Memória: Aloysio de Andrade Faria, Shere Hite e Terence Conran
O modernizador dos bancos, a sexóloga americana e o designer inglês
A discrição e a paixão por cavalos e obras de arte eram as marcas de Aloysio de Andrade Faria, o gastroenterologista mineiro que ajudaria a construir a face moderna do mercado financeiro no Brasil. Em 1948, ele e o irmão mais novo, Gilberto, herdaram do pai o Banco da Lavoura — gênese do que seria o Banco Real, fundado em 1971 e vendido em 1998 ao holandês ABN Amro, depois comprado pelo Santander. Em mais de oitenta anos de intensa atividade profissional, Faria criou um grupo empresarial que incluía o Banco Alfa — erguido depois da venda do Real —, a rede de hotéis Transamérica, a cadeia de loja de materiais de construção C&C, a fabricante de água mineral Águas da Prata, a sorveteria La Basque e emissoras de rádio. Uma placa onipresente nas companhias do empresário indicava seu estilo de trabalho: “Ordem sem progresso é inútil, progresso sem ordem é falso”. Disse o ex-ministro da Fazenda Antônio Delfim Neto: “Ele pensou sempre em um sistema financeiro sofisticado e eficaz, como instrumento de um desenvolvimento seguro e mais equânime. Tinha aquela sabedoria que combinava o saber prático e um ideal de justiça”. Faria completaria 100 anos em novembro. Morreu em Jaguariúna, no interior de São Paulo, em 15 de setembro, de causas naturais.
Uma revelação feminina
Em 1976, um livro explodiu como manifesto em todo o mundo, O Relatório Hite — Um Profundo Estudo sobre a Sexualidade Feminina. Sua autora, a sexóloga americana Shere Hite, entrevistou 3 000 mulheres, de até 78 anos, para que relatassem suas experiências de prazer. A estrondosa revelação hoje soa quase ingênua: as mulheres podem atingir orgasmos sem relação sexual convencional, e mesmo sem a presença de um homem. Shere tinha 77 anos. Morreu em Londres, em 9 de setembro, de causas não reveladas pela família.

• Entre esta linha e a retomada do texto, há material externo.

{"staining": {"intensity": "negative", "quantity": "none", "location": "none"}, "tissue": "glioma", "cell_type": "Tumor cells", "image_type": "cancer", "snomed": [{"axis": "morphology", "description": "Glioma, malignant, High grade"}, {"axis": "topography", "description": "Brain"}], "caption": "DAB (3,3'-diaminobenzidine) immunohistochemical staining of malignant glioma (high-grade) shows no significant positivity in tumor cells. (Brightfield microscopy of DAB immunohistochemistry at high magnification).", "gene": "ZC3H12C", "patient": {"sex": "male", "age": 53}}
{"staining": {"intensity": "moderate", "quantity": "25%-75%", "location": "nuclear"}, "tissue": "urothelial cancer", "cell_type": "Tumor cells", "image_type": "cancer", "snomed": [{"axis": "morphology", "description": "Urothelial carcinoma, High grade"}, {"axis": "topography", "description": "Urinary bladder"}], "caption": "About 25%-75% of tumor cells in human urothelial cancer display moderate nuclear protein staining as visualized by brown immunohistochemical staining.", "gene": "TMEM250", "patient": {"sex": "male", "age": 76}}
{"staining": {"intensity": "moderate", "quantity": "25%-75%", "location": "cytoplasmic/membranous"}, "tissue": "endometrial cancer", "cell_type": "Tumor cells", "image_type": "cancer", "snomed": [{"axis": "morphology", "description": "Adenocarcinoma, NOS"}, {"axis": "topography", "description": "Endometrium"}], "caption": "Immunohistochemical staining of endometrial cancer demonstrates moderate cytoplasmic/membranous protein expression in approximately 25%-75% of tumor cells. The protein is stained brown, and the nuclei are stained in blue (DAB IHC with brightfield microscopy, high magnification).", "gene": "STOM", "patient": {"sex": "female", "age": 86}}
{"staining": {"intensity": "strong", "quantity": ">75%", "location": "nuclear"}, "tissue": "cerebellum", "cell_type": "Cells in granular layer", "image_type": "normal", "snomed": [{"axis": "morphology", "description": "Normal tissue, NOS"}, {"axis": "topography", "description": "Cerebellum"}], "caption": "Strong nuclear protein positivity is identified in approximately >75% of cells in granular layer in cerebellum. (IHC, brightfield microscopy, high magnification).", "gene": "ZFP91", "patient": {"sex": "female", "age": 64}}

O inventor da elegância britânica
Cego do olho esquerdo de nascença, o designer inglês Terence Conran ajudou a construir a imagem do Reino Unido como um lugar de apreço por móveis e objetos caprichados, modernos mas sem exageros, como se tivessem sido retirados das salas domésticas para as prateleiras do comércio. A Habitat, a sua mais celebrada e bem-sucedida loja, influenciaria outros negócios pelo mundo todo, como a sueca Ikea e, no Brasil, a Tok&Stok. Conran foi sempre celebrado por ter suprido uma suposta falta de gosto da cultura britânica por ideias mais elegantes — introduziu a gastronomia francesa de estilo bistrô em endereços cafonas, apresentou as cadeiras escandinavas, as luminárias italianas e os móveis de linhas retas. Bem-humorado, ele mesmo pedia crédito por ter impulsionado a vida sexual dos ilhéus ao lhes apresentar o edredom. O centro de suas atividades era o bairro de Chelsea, entre a nobreza do Velho Mundo e a gentrificação. Tinha 88 anos. Morreu em Berkshire, na Inglaterra, em 12 de setembro, de causas não reveladas pela família.